**Exercise description:** An exact reproduction of all the entries is what the answer must contain.

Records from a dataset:
***
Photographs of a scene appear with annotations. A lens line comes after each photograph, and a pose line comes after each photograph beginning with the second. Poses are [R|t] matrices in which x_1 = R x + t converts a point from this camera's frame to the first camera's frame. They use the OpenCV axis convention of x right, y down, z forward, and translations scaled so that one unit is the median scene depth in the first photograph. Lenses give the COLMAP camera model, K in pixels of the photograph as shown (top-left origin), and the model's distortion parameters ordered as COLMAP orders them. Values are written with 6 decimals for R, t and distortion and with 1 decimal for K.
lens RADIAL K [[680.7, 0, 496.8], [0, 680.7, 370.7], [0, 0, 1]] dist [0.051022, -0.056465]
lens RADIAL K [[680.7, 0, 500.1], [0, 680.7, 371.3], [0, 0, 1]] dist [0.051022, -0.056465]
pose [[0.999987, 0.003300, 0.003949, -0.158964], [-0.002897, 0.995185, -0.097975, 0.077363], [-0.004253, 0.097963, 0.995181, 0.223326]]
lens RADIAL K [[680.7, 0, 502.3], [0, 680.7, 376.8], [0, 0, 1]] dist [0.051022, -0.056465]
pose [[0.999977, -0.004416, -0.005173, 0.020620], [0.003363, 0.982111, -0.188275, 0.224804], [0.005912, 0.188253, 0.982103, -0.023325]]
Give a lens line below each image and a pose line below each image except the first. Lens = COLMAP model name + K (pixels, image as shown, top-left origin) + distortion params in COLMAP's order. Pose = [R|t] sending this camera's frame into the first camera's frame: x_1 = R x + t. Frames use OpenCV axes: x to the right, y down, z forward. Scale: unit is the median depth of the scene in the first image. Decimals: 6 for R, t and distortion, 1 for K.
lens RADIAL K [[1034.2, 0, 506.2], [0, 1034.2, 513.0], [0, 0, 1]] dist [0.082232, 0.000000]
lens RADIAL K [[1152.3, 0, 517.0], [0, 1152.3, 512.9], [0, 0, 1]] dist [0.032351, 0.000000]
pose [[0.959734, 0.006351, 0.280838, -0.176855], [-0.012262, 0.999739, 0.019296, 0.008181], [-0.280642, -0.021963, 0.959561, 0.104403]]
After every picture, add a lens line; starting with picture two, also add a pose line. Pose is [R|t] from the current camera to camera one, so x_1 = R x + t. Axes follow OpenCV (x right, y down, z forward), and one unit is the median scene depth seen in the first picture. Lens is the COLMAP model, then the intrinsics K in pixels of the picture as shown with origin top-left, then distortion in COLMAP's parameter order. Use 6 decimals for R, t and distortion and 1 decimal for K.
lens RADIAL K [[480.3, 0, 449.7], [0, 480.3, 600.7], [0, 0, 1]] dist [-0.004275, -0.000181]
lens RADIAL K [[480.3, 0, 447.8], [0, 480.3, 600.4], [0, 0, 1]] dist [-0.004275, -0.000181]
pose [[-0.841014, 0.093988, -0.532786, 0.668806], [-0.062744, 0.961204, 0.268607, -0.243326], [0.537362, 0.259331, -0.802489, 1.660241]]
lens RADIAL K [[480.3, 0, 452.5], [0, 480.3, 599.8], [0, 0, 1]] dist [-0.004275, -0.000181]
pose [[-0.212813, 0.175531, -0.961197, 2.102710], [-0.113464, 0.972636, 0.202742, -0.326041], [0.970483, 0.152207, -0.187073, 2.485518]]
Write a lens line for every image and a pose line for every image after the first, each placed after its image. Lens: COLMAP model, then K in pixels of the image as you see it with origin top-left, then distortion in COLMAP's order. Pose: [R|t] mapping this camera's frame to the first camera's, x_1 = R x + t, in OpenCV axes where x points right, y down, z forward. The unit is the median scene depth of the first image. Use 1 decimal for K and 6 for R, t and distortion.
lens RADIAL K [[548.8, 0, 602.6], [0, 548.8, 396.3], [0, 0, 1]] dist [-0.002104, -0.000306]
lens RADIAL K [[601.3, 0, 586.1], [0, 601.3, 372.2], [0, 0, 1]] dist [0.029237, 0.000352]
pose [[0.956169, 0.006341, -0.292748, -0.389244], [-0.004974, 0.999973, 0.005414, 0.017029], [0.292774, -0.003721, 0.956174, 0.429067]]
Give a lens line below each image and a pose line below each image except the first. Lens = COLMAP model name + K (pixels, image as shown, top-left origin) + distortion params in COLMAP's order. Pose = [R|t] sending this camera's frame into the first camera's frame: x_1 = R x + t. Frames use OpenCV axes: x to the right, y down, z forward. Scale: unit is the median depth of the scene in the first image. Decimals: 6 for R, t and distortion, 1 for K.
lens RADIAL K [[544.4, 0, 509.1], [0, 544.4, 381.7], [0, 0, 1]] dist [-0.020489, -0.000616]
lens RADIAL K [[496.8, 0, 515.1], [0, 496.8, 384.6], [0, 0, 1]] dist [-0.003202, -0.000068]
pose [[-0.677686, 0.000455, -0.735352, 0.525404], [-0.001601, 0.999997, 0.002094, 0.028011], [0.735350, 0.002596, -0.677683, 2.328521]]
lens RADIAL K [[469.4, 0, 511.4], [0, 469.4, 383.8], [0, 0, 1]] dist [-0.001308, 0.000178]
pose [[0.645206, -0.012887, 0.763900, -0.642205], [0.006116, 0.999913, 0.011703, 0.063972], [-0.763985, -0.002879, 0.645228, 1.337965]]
***
**Solution to the exercise:**
Photographs of a scene appear with annotations. A lens line comes after each photograph, and a pose line comes after each photograph beginning with the second. Poses are [R|t] matrices in which x_1 = R x + t converts a point from this camera's frame to the first camera's frame. They use the OpenCV axis convention of x right, y down, z forward, and translations scaled so that one unit is the median scene depth in the first photograph. Lenses give the COLMAP camera model, K in pixels of the photograph as shown (top-left origin), and the model's distortion parameters ordered as COLMAP orders them. Values are written with 6 decimals for R, t and distortion and with 1 decimal for K.
lens RADIAL K [[680.7, 0, 496.8], [0, 680.7, 370.7], [0, 0, 1]] dist [0.051022, -0.056465]
lens RADIAL K [[680.7, 0, 500.1], [0, 680.7, 371.3], [0, 0, 1]] dist [0.051022, -0.056465]
pose [[0.999987, 0.003300, 0.003949, -0.158964], [-0.002897, 0.995185, -0.097975, 0.077363], [-0.004253, 0.097963, 0.995181, 0.223326]]
lens RADIAL K [[680.7, 0, 502.3], [0, 680.7, 376.8], [0, 0, 1]] dist [0.051022, -0.056465]
pose [[0.999977, -0.004416, -0.005173, 0.020620], [0.003363, 0.982111, -0.188275, 0.224804], [0.005912, 0.188253, 0.982103, -0.023325]]
Give a lens line below each image and a pose line below each image except the first. Lens = COLMAP model name + K (pixels, image as shown, top-left origin) + distortion params in COLMAP's order. Pose = [R|t] sending this camera's frame into the first camera's frame: x_1 = R x + t. Frames use OpenCV axes: x to the right, y down, z forward. Scale: unit is the median depth of the scene in the first image. Decimals: 6 for R, t and distortion, 1 for K.
lens RADIAL K [[1034.2, 0, 506.2], [0, 1034.2, 513.0], [0, 0, 1]] dist [0.082232, 0.000000]
lens RADIAL K [[1152.3, 0, 517.0], [0, 1152.3, 512.9], [0, 0, 1]] dist [0.032351, 0.000000]
pose [[0.959734, 0.006351, 0.280838, -0.176855], [-0.012262, 0.999739, 0.019296, 0.008181], [-0.280642, -0.021963, 0.959561, 0.104403]]
After every picture, add a lens line; starting with picture two, also add a pose line. Pose is [R|t] from the current camera to camera one, so x_1 = R x + t. Axes follow OpenCV (x right, y down, z forward), and one unit is the median scene depth seen in the first picture. Lens is the COLMAP model, then the intrinsics K in pixels of the picture as shown with origin top-left, then distortion in COLMAP's parameter order. Use 6 decimals for R, t and distortion and 1 decimal for K.
lens RADIAL K [[480.3, 0, 449.7], [0, 480.3, 600.7], [0, 0, 1]] dist [-0.004275, -0.000181]
lens RADIAL K [[480.3, 0, 447.8], [0, 480.3, 600.4], [0, 0, 1]] dist [-0.004275, -0.000181]
pose [[-0.841014, 0.093988, -0.532786, 0.668806], [-0.062744, 0.961204, 0.268607, -0.243326], [0.537362, 0.259331, -0.802489, 1.660241]]
lens RADIAL K [[480.3, 0, 452.5], [0, 480.3, 599.8], [0, 0, 1]] dist [-0.004275, -0.000181]
pose [[-0.212813, 0.175531, -0.961197, 2.102710], [-0.113464, 0.972636, 0.202742, -0.326041], [0.970483, 0.152207, -0.187073, 2.485518]]
Write a lens line for every image and a pose line for every image after the first, each placed after its image. Lens: COLMAP model, then K in pixels of the image as you see it with origin top-left, then distortion in COLMAP's order. Pose: [R|t] mapping this camera's frame to the first camera's, x_1 = R x + t, in OpenCV axes where x points right, y down, z forward. The unit is the median scene depth of the first image. Use 1 decimal for K and 6 for R, t and distortion.
lens RADIAL K [[548.8, 0, 602.6], [0, 548.8, 396.3], [0, 0, 1]] dist [-0.002104, -0.000306]
lens RADIAL K [[601.3, 0, 586.1], [0, 601.3, 372.2], [0, 0, 1]] dist [0.029237, 0.000352]
pose [[0.956169, 0.006341, -0.292748, -0.389244], [-0.004974, 0.999973, 0.005414, 0.017029], [0.292774, -0.003721, 0.956174, 0.429067]]
Give a lens line below each image and a pose line below each image except the first. Lens = COLMAP model name + K (pixels, image as shown, top-left origin) + distortion params in COLMAP's order. Pose = [R|t] sending this camera's frame into the first camera's frame: x_1 = R x + t. Frames use OpenCV axes: x to the right, y down, z forward. Scale: unit is the median depth of the scene in the first image. Decimals: 6 for R, t and distortion, 1 for K.
lens RADIAL K [[544.4, 0, 509.1], [0, 544.4, 381.7], [0, 0, 1]] dist [-0.020489, -0.000616]
lens RADIAL K [[496.8, 0, 515.1], [0, 496.8, 384.6], [0, 0, 1]] dist [-0.003202, -0.000068]
pose [[-0.677686, 0.000455, -0.735352, 0.525404], [-0.001601, 0.999997, 0.002094, 0.028011], [0.735350, 0.002596, -0.677683, 2.328521]]
lens RADIAL K [[469.4, 0, 511.4], [0, 469.4, 383.8], [0, 0, 1]] dist [-0.001308, 0.000178]
pose [[0.645206, -0.012887, 0.763900, -0.642205], [0.006116, 0.999913, 0.011703, 0.063972], [-0.763985, -0.002879, 0.645228, 1.337965]]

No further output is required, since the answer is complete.